BACKGROUND: Cytomegalovirus (CMV) transfusion-transmitted disease (TTD) remains a clinical concern. Universal leukoreduction has become one of the main strategies for the prevention of CMV-TTD. Through prospective clinical follow-up and testing of transfusion recipients (TRs), the risk for CMV-TTD was studied. STUDY DESIGN AND METHODS: Transfused units were all leukoreduced and not prospectively screened for CMV. For TRs with negative baseline CMV testing results (CMV total antibody and DNA), all follow-up TR samples were tested for CMV total antibody and DNA, and retained linked donor serum samples were tested for CMV total antibody. In cases when CMV-TTD was suspected, donor sera were also tested for CMV DNA and selected TR samples were tested for CMV immunoglobulin M antibody. Evaluable transfusion was defined as a transfusion with TR sample(s) collected 14 to 180 days posttransfusion. RESULTS: Forty-six TRs were negative for CMV at baseline. There were 1316 evaluable cellular blood transfusions to these TRs. Of 1316 evaluable cellular products, 460 (35%) were positive for CMV total antibody tested using linked donor samples. Three cases of probable CMV-TTD were found; however, there was no definitive proof from donor follow-up that they were transfusion associated. CONCLUSION: Among all 46 baseline seronegative recipients and 1316 evaluable transfusions, the calculated overall CMV-TTD risk was up to 6.5% (95% confidence interval [CI], 1.0%-18.0%) in terms of TRs and up to 0.23% (95% CI, 0.06%-0.62%) in terms of non-CMV-screened leukoreduced cellular products. In summary, after universal leukoreduction, CMV-TTD, while uncommon, may still occur.

A prospective study of multiple donor exposure blood recipients: surveillance value and limitations for hemovigilance.

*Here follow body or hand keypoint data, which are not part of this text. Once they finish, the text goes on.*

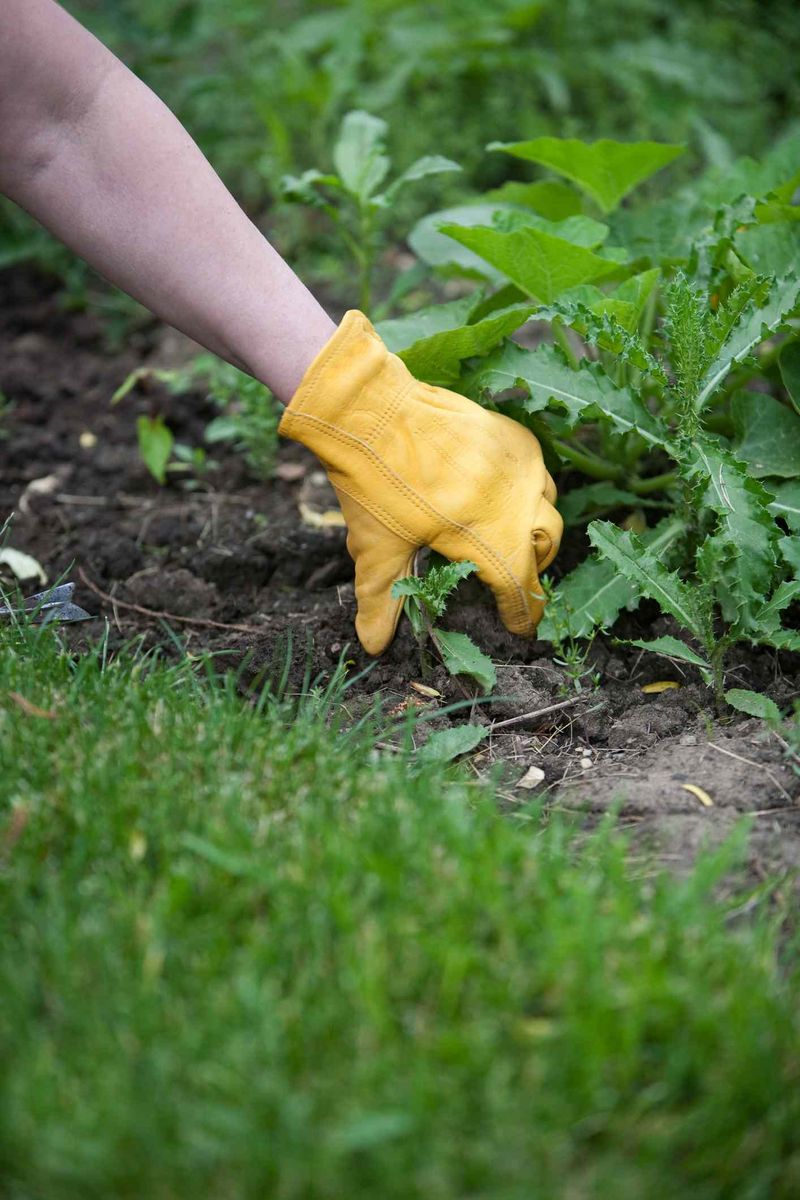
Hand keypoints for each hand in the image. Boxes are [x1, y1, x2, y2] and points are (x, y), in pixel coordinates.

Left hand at [279, 311, 562, 653]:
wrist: (370, 408)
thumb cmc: (373, 482)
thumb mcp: (377, 548)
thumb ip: (381, 600)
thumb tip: (374, 645)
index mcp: (489, 538)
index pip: (521, 587)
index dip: (523, 613)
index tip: (520, 627)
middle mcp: (516, 502)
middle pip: (546, 544)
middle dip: (534, 565)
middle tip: (511, 576)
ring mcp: (519, 465)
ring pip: (548, 504)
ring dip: (536, 525)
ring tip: (511, 533)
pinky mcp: (511, 434)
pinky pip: (536, 469)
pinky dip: (527, 487)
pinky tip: (502, 491)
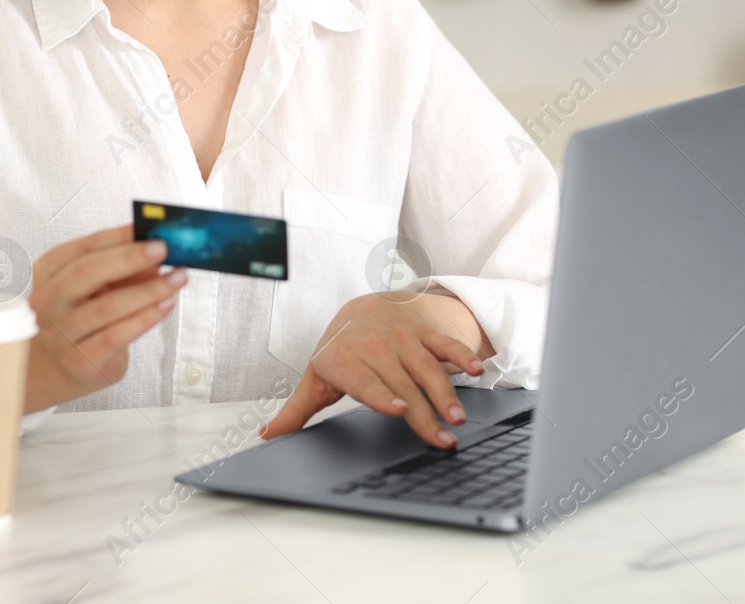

BACKGROUND: There have been few recent systematic studies of blood recipients for direct evidence of blood safety, especially for emerging pathogens that may pose a threat to the blood supply. STUDY DESIGN AND METHODS: Recipients who would likely require transfusion from multiple donors were recruited and a blood specimen was collected before their first study transfusion and at intervals after their study transfusion(s). Blood samples associated with the units that were transfused to enrolled recipients were also collected. Part of each recipient specimen and selected donor specimens was tested for the targeted blood-borne agents, parvovirus B19 (B19) and Chlamydia pneumoniae (Cp), that were piloted in this study, and the remaining material was kept in a repository. RESULTS: Between April 2004 and December 2006, a total of 120 recipients were recruited with 4047 subsequent donor exposures. On average, each recipient was followed up seven times. Of recipients who were adequately followed up and were initially immunoglobulin G antibody negative, one in 31 and one to two in 49 seroconverted to B19 and Cp after a total of 922 and 1413 evaluable transfusions, respectively. The detection of seroconversion was complicated by passively acquired donor antibodies for these two seroprevalent agents. Negative results for nucleic acids of the agents limited our ability to further clarify the relationship of these seroconversions to transfusion-transmitted infection. CONCLUSION: The risk of transfusion-associated B19 infection appears to be low but no conclusion of transfusion transmission can be made for Cp. The approach piloted through this study offers added value beyond the current hemovigilance strategy in the United States.